What would the Naval Innovation Center mean for operational units that are facing multidomain challenges?

I will go back to the interdisciplinary nature of the school and student body as the primary offerings to the DOD. To the person on the ground, they don’t care about any of that, or the funding streams, or how it’s budgeted across the Future Years Defense Program. They just know it all needs to work to make it through a deployment safely and see their family again.

How does the interdisciplinary environment at NPS enable students to address operational challenges and develop solutions?  Why is it important for the Navy and DOD to have interdisciplinary research and education facilities?
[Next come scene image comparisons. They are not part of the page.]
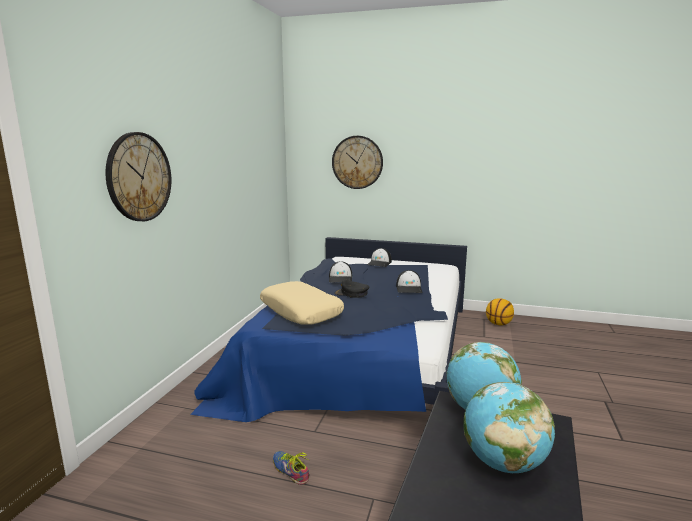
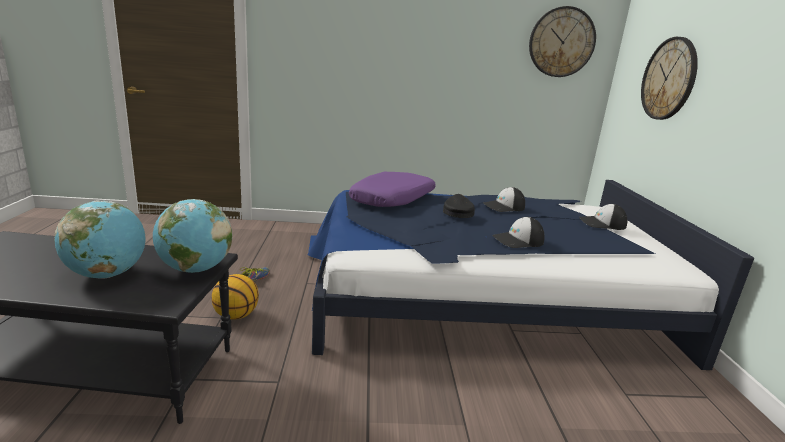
camera: 70 degrees right, 5 degrees up
(139, 177) = (338, 49): wall clock -> wall clock (561, 42)
(301, 311) = (393, 200): beige pillow -> purple pillow
(498, 324) = (707, 416): basketball -> basketball (236, 316)

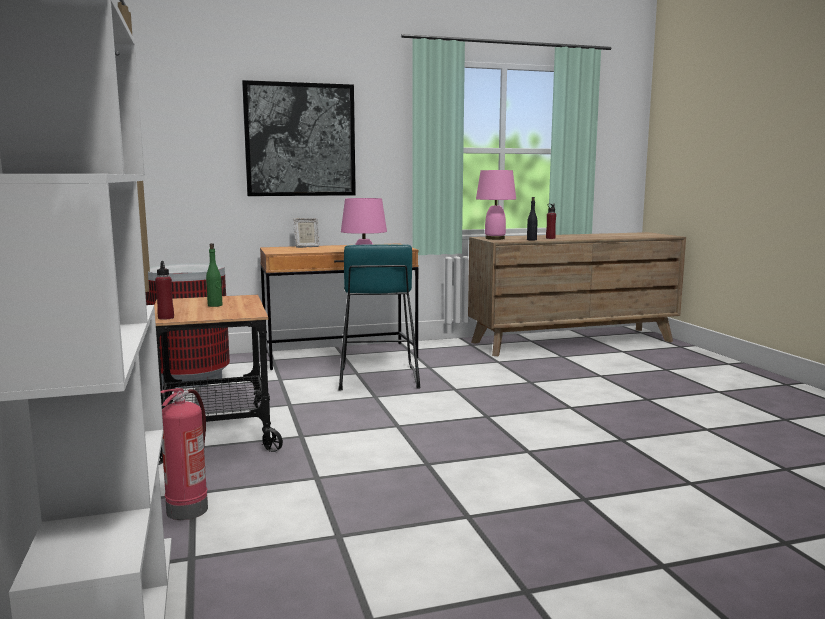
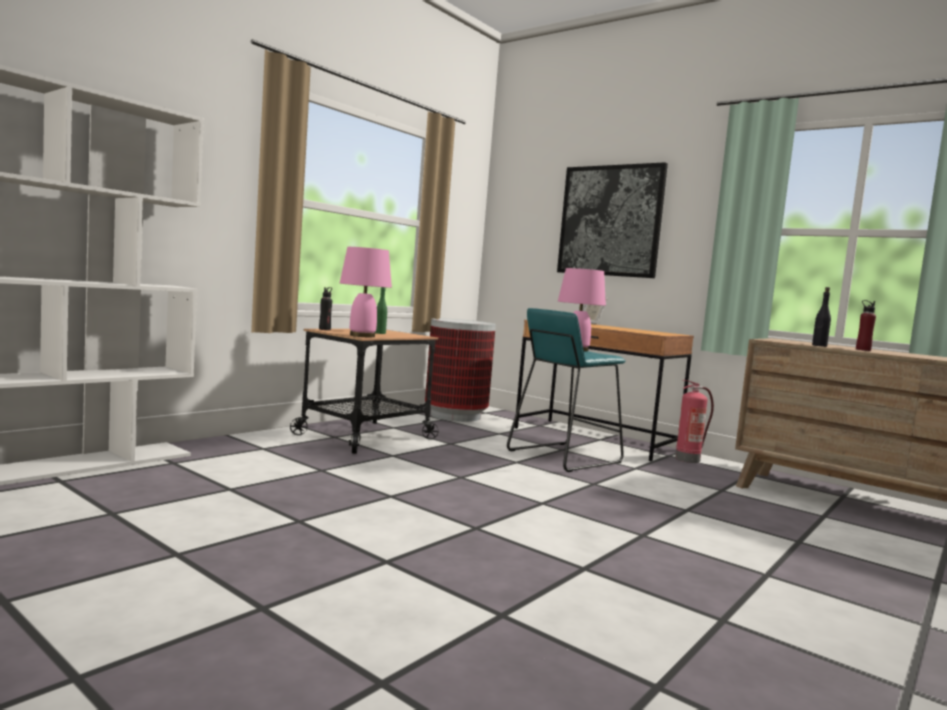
camera: 55 degrees right, 5 degrees down
(166, 318) = (324, 329): red bottle -> black bottle
(188, 509) = (238, 451): fire extinguisher -> fire extinguisher (688, 459)
(494, 238) = (782, 340): pink table lamp -> pink table lamp (361, 336)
To paraphrase a mentor of mine from NPS, U.S. Marine Col (ret.) Todd Lyons, in my in-call, when I first checked in, he said something along the lines of “solutions are found at the intersection of disciplines.” That is 100% true. The student body is experienced. The majority of the students across the Joint Force are O-3s and O-4s. They’re read into war plans and their experience spans firefights, maneuvering warships to launch Tomahawks, piloting attack helicopters and jets, planning logistics in austere locations, and running silent deep in the ocean. Not only does NPS have an interdisciplinary nature in its academics, but it’s interdisciplinary in the student population. Interdisciplinary, to me, expedites solutions. The research and education piece unlocks the potential of the “interdisciplinary” by creating the opportunity and framework to allow ideas to thrive.
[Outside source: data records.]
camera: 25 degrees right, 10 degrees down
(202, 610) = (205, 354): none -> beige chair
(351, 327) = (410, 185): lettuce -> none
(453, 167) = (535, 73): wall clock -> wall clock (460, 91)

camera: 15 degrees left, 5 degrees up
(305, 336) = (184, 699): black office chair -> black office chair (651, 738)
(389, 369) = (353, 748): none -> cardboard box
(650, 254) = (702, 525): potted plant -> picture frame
How must the DON and DOD innovate to meet the needs of the current and future threat environment?  

I think we’re quick to look at capabilities and widgets that can enhance our warfighting and lethality, sense and make sense, and a myriad of other Beltway terminology and I’m just as guilty of it. But, building agile and critical thinkers who are able to take in a lot of information, understand data and technology and make the best possible decisions in the shortest amount of time is how we will meet the needs of the current and future threat environment. It’s fundamentally Boyd’s Observe-Orient-Decide-Act loop and NPS tightens it up through each student it graduates. The nation is better off for it.
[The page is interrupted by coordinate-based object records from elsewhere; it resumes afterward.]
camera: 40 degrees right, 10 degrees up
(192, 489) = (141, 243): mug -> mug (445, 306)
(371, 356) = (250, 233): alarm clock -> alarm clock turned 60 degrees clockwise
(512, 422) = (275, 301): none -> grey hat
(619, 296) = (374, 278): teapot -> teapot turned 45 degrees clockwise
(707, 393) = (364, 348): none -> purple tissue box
What do you think are NPS’ greatest strengths in changing the military’s mindset about innovation and innovation adoption?  

I think the number one thing for me, and will always be, is the student body at NPS. It’s Joint and Interagency. It’s combined with our foreign partners and allies. A more applicable name for NPS would be the “Combined-Joint-Interagency Postgraduate School.” While there is a myriad of reasons I’ve seen as to why innovation organizations implode, anecdotally the number one reason is that the innovation organization is too far removed from the people living the problem. That couldn’t be further from the truth at NPS. For example, my thesis partner and I decided on a topic that I had personally experienced in my 2015 deployment to Iraq, and it was supported by a professor who had a passion and a technical understanding of a potential solution. Innovation Adoption is arguably the most difficult part of innovation, but again, NPS leads the way because of its focus from the get-go. While the MS in Applied Design for Innovation didn’t exist when I went through, I did take Innovation Leadership, which focused on adoption as a fundamental part of innovation. Adoption of innovative technology and processes still remains a gap from the innovation ecosystem writ large and that’s largely driven by leadership, but it’s getting better. Another massive enhancement to the NPS ecosystem is the push to get more Staff Noncommissioned Officers. Having an enlisted service member's perspective is perhaps the most innovative thing I've seen a military institution of higher education do in recent years. Getting more qualified enlisted into the school, to me, is what puts NPS over the edge and they have a unique perspective that opens up avenues for innovative solutions that would otherwise not be found.